Step 2: Build the Rmd template

Create a file called index.Rmd. This is the template that will generate one PDF per person. The YAML at the top sets things up:

---
title: "Batch PDF processing - `r params$fullname` quotes"
output: pdf_document
params:
  fullname: "TV Show Character"
---

The key bit is params:. It tells RMarkdown to expect a value (in this case, a name) to insert wherever you call params$fullname. It also allows you to filter the input data, so each report is personalised.

Within the body of the template, read the CSV and filter it down to just the row that matches params$fullname. Then pull in the quotes.

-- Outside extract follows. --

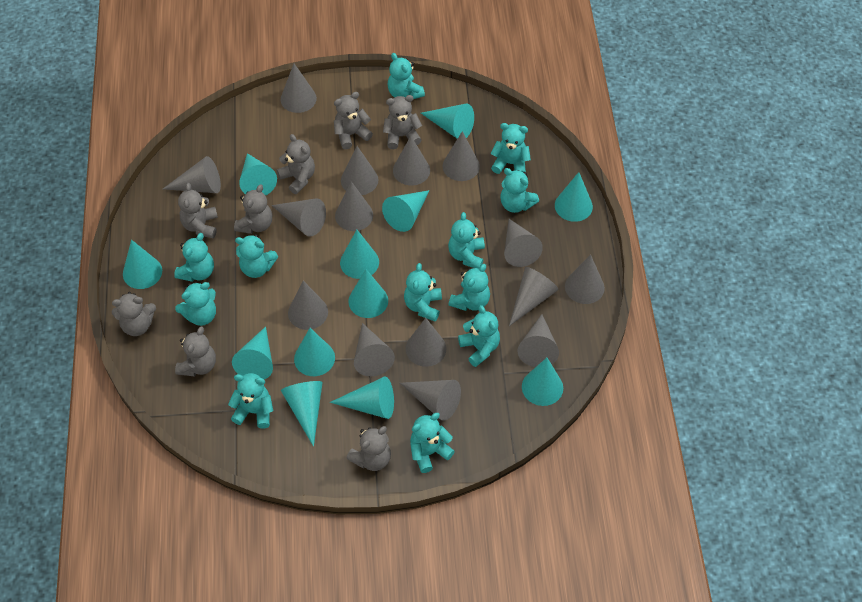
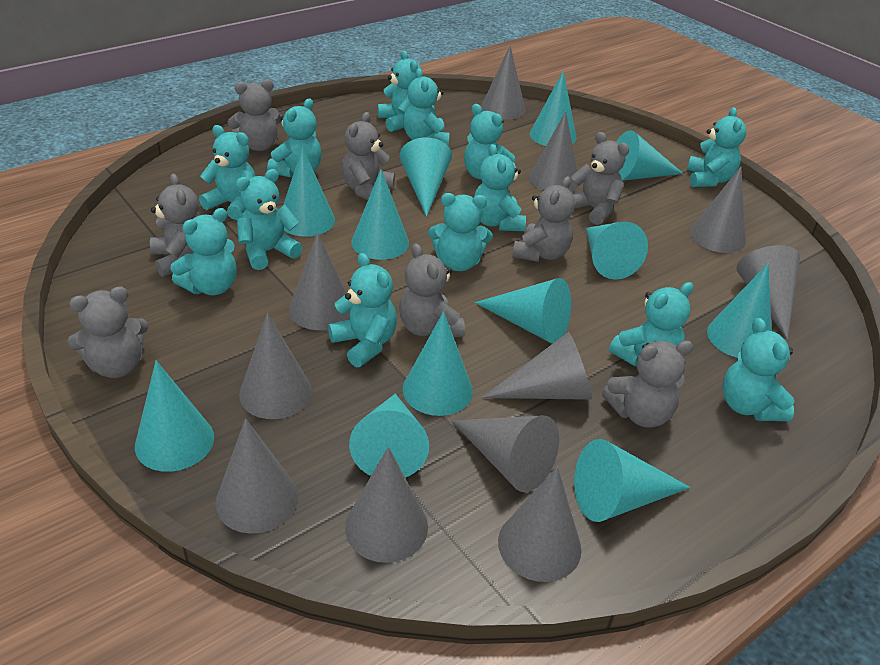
grey cone: 15 -> 11
turquoise teddy bear: 12 -> 13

You can do this using inline R code like this:

`r filtered_data$quote_1`

Or, if you prefer, use the package {epoxy} by Garrick Aden-Buie. It’s great for longer texts with lots of variables. In this case, it’s probably overkill, but still a good tool to know.

Step 3: The batch script

Now, the script that does the heavy lifting. Save this as _render_batch.R:

data_batch <- read_csv("data_batch.csv")

walk(
  .x = data_batch$fullname,
  ~ render(
    input = "index.Rmd",
    output_file = glue::glue("PDF output - {.x} quotes.pdf"),
    params = list(fullname = {
      .x
    })
  )
)

walk() takes a list and applies a function to each element. In this case, it runs render() for each character name. The params argument tells it which row to pull from the CSV, and glue::glue() ensures each output file gets a unique name.

That’s it. No overwriting, no manual labour. One spreadsheet in, a stack of PDFs out.